## [Exercise objective]
Within the records below, repeat each line exactly but keep every picture out of the copy.
.....
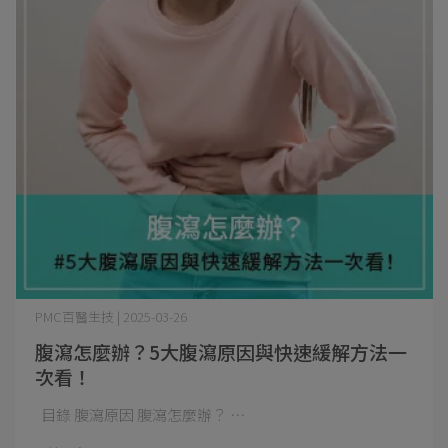
PMC百醫生技 | 2025-03-26
腹瀉怎麼辦？5大腹瀉原因與快速緩解方法一
次看！
目錄 腹瀉原因 腹瀉怎麼辦？ ⋯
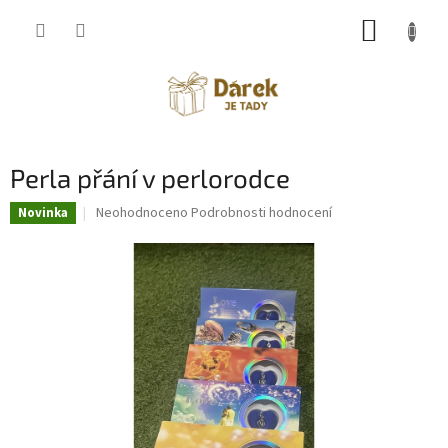
Přejít
NÁKUP
na
obsah
KOŠÍK
Perla přání v perlorodce
Průměrné
Neohodnoceno
Podrobnosti hodnocení
Novinka
hodnocení
produktu
je
0,0
z
5
hvězdiček.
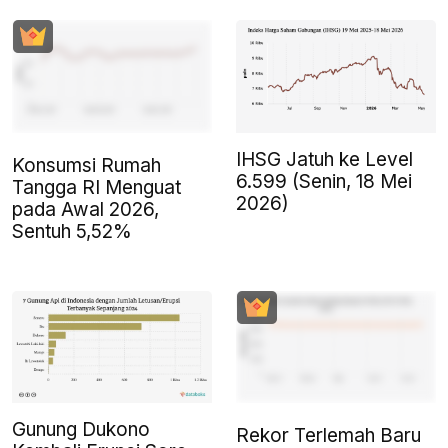
IHSG Jatuh ke Level
Konsumsi Rumah
6.599 (Senin, 18 Mei
Tangga RI Menguat
2026)
pada Awal 2026,
Sentuh 5,52%
Gunung Dukono
Rekor Terlemah Baru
.....
## [Solution to this task]
PMC百醫生技 | 2025-03-26
腹瀉怎麼辦？5大腹瀉原因與快速緩解方法一
次看！
目錄 腹瀉原因 腹瀉怎麼辦？ ⋯
Přejít
NÁKUP
na
obsah
KOŠÍK
Perla přání v perlorodce
Průměrné
Neohodnoceno
Podrobnosti hodnocení
Novinka
hodnocení
produktu
je
0,0
z
5
hvězdiček.
IHSG Jatuh ke Level
Konsumsi Rumah
6.599 (Senin, 18 Mei
Tangga RI Menguat
2026)
pada Awal 2026,
Sentuh 5,52%
Gunung Dukono
Rekor Terlemah Baru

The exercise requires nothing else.